Organizational crises offer a very strong connection between attribution theory and corporate reputation. A crisis is a negative event and likely to trigger a search for causality. In the 1980s, marketing researchers applied ideas from attribution theory to product recalls (product harm crises). The researchers found that the damage inflicted by a product recall on an organization’s reputation increased as attributions of the organization’s responsibility for the crisis intensified. The crisis responsibility attribution and reputational damage linkage was articulated further in the crisis research emerging from communication. Situational crisis communication theory (SCCT) used the connection as one of its fundamental assumptions about crisis communication.

SCCT was built on Weiner’s three factors that shape causal attributions. The term crisis responsibility was used to denote the amount of responsibility for a crisis that stakeholders attributed to the organization in crisis. Again, the data showed a correlation between crisis responsibility and reputational damage in a crisis across a broad range of crisis types. Moreover, crisis communication research has linked crisis responsibility to other outcomes such as purchase intention, anger, and negative word of mouth. The attributions made during a crisis do seem to have an effect on the affect and behavioral intentions of stakeholders.

• • •

* WORK TASK 1
Retype the crisis communication passage between "SCCT was built" and "intentions of stakeholders.", inclusive.
* WORK TASK 2
In the crisis communication passage:
(a) In what decade did marketing researchers apply ideas from attribution theory to product recalls?
(b) Whose three factors was SCCT built on?
(c) Besides reputational damage, what outcomes has crisis communication research linked to crisis responsibility?
* WORK TASK 3
According to the crisis communication passage, why are organizational crises strongly connected to attribution theory?
The material after this point comes from a separate source.

* INFORMATION SHOWN
• • •

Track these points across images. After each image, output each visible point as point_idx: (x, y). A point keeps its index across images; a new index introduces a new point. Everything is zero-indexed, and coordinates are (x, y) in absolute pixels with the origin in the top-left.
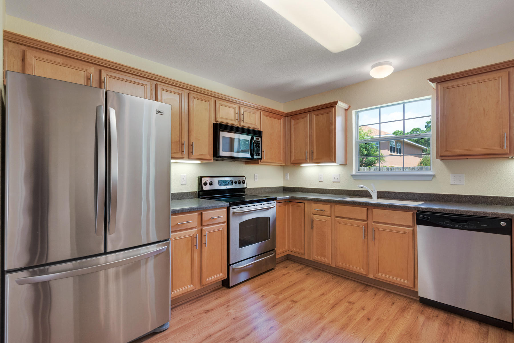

• • •

* EXERCISE RESULT 1
SCCT was built on Weiner’s three factors that shape causal attributions. The term crisis responsibility was used to denote the amount of responsibility for a crisis that stakeholders attributed to the organization in crisis. Again, the data showed a correlation between crisis responsibility and reputational damage in a crisis across a broad range of crisis types. Moreover, crisis communication research has linked crisis responsibility to other outcomes such as purchase intention, anger, and negative word of mouth. The attributions made during a crisis do seem to have an effect on the affect and behavioral intentions of stakeholders.

* EXERCISE RESULT 2
(a) The 1980s.
(b) Weiner's.
(c) Purchase intention, anger, and negative word of mouth.

* EXERCISE RESULT 3
A crisis is a negative event, so it is likely to trigger a search for causality.